I like Terry Brooks in the present. Terry Brooks in the 70's, when he wrote this, was frightening. I've said it before and I'll say it again, this is rehashed Tolkien by a less skilled hand. In fact, the last time I wrote on this book, I hadn't even finished it yet. The similarities became even more blatant and, yes, pathetic, as I read on. The reason for it being pathetic, of course, is that Brooks tries to cram into 400 pages what Tolkien did in over 1000.
Witness Shea, our token Frodo with his Sam, now known as Flick, loyal to a fault. Shea/Frodo is no hero, but he's got strength of character and will see this thing through to the end.
Withness Allanon/Gandalf, the wise and ominous figure who knows so much and is a friend to all throughout the lands for he is so wise and blah blah.
Witness Aragorn/Balinor, the heroic man of royalty who..suddenly because Faramir/Boromir near the end of the book when we see that his brother, under the influence of the villanois Stenmin/Grima has ventured to take the throne from the king who is slowly being poisoned to death by Stenmin/Grima. Gasp.

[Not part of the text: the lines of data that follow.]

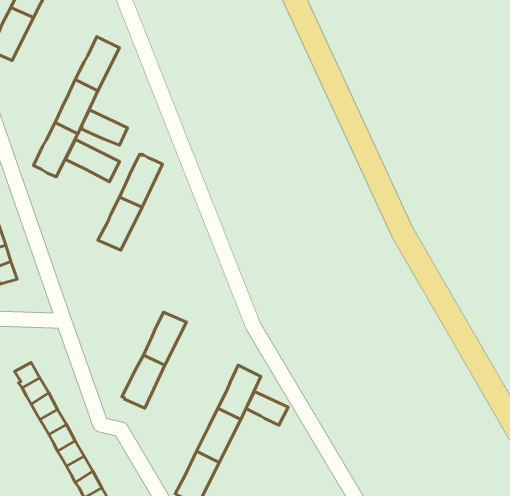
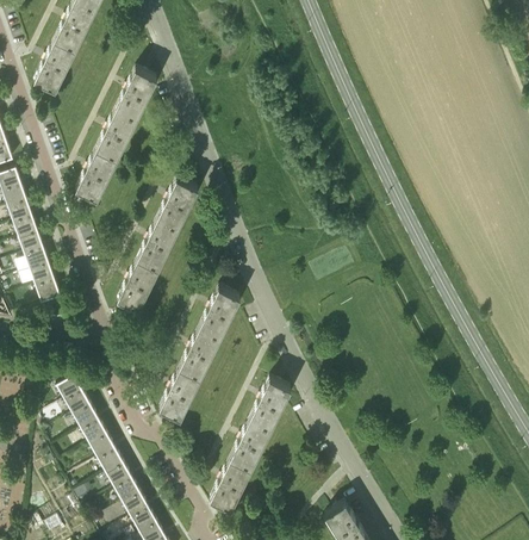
building: [81,110,128,145] -> none
building: [65,139,120,182] -> none
building: none -> [118,261,158,311]
building: none -> [199,288,241,339]
building: [246,391,288,425] -> none

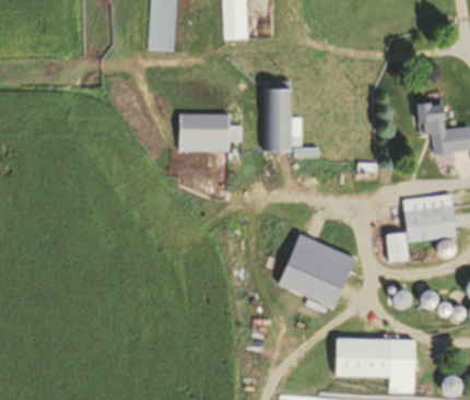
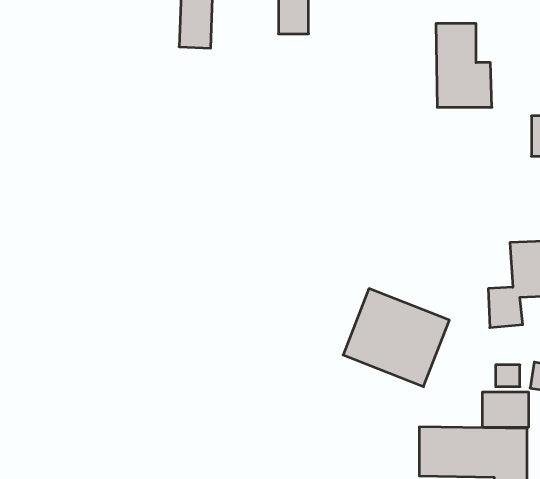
building: [262,87,305,151] -> [436,24,492,107]
building: [178,114,227,152] -> none
building: none -> [483,392,528,427]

Never forget Gimli/Hendle and then poor Legolas who gets turned into two generic elves who are utterly and totally pointless to the story in its entirety and serve only to remind you that yes, Elves exist here.
And then Menion Leah, who really has no parallel in Tolkien. That must mean he's original, right?
Marvel as they journey through the creepy mountain that is not Moria. Witness Allanon fight a Skull Bearer that is not a Balrog, only to smite the beast but have it grab him at the last second and pull him to a fiery doom.